How are ILIT bull call spread max profit and max loss calculated?
Max profit equals strike width minus net debit times 100; max loss equals net debit times 100. Breakeven is long-call strike plus net debit. For the ILIT bull call spread priced from the end-of-day chain at a 30-day expiry (ATM IV 52.90%), the computed maximum profit is $61.00 per contract and the computed maximum loss is -$39.00 per contract. Live intraday quotes will differ as the chain moves through the trading session.
What is the breakeven for a ILIT bull call spread?
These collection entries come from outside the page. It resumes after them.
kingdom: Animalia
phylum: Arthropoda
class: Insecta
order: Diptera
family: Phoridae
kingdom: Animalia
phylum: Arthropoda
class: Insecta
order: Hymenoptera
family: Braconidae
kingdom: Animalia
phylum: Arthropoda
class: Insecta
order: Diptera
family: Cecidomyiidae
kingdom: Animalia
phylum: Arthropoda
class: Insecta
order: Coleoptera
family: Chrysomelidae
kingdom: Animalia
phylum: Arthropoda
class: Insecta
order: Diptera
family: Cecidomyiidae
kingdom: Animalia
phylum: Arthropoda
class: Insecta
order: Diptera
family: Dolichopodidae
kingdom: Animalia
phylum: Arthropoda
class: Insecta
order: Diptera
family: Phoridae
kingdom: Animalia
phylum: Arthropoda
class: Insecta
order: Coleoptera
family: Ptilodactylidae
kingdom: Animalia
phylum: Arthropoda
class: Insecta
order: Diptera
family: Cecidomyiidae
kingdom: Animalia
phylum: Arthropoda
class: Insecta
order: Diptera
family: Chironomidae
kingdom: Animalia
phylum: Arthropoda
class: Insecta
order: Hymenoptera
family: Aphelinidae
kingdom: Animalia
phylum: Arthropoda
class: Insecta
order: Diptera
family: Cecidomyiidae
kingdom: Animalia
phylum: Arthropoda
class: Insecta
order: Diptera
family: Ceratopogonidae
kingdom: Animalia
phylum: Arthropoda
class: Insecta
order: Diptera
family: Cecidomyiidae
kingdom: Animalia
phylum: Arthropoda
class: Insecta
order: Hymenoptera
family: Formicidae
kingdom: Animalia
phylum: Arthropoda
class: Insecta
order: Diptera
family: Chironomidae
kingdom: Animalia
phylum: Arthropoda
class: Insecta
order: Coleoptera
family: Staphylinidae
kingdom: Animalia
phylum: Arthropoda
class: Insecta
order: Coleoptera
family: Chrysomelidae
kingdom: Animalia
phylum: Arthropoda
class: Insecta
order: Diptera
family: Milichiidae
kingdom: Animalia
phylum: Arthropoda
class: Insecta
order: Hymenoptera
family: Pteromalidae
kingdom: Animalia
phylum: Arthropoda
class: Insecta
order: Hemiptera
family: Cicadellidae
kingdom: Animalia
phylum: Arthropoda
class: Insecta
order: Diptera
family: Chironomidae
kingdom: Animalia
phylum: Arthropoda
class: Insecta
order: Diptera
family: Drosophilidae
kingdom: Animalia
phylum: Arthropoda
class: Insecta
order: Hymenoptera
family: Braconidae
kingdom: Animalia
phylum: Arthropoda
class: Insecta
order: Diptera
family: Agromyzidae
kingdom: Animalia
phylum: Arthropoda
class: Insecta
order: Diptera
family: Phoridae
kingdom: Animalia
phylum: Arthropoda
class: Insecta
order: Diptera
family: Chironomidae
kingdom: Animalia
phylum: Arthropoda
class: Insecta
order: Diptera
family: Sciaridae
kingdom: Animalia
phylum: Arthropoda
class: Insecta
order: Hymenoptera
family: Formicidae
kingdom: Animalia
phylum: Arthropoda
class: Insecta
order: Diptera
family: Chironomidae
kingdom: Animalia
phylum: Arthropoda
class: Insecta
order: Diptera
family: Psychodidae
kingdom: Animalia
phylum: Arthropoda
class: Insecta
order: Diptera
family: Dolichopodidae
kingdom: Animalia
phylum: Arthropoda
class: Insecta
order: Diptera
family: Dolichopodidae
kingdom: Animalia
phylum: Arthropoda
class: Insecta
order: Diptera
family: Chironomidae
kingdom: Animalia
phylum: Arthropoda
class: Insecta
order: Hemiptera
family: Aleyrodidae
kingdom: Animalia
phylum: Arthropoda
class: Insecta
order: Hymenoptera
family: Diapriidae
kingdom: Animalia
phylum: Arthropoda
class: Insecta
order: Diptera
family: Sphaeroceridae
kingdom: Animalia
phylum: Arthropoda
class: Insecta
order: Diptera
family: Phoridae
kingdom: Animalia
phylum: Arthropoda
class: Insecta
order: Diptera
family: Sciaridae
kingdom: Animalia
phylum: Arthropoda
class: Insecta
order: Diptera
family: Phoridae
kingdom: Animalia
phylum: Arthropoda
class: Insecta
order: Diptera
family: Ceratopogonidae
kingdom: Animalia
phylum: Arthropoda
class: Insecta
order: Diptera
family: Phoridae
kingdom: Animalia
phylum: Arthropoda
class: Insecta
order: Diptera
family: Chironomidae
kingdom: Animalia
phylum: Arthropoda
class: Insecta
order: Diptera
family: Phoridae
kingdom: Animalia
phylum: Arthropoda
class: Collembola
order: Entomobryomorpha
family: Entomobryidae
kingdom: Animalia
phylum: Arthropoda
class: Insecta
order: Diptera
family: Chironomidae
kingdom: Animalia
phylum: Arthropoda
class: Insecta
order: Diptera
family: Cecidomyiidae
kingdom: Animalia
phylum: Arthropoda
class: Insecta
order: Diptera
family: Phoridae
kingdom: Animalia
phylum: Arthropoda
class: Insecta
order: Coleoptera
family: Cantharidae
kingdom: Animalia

The breakeven for the ILIT bull call spread priced on this page is roughly $21.39 at expiration, derived from end-of-day chain premiums. Breakeven is the underlying price at which the strategy's P&L crosses zero ignoring transaction costs and assignment risk. The current ILIT market-implied 1-standard-deviation expected move is approximately 15.17%; if the move sits well outside the breakeven distance, the structure's risk-reward becomes correspondingly tighter.
When should you consider a bull call spread on ILIT?
Bull call spreads on ILIT reduce the cost of a bullish ILIT etf position by selling a higher-strike call; suited to moderate-move theses where price reaches but does not vastly exceed the short strike.
How does current ILIT implied volatility affect this bull call spread?
ILIT ATM IV is at 52.90% with IV rank near 15.88%, which is on the low end of its 1-year range. Premium-buying structures (long call, long put, debit spreads) are relatively cheap in this regime; premium-selling structures collect less credit per unit risk.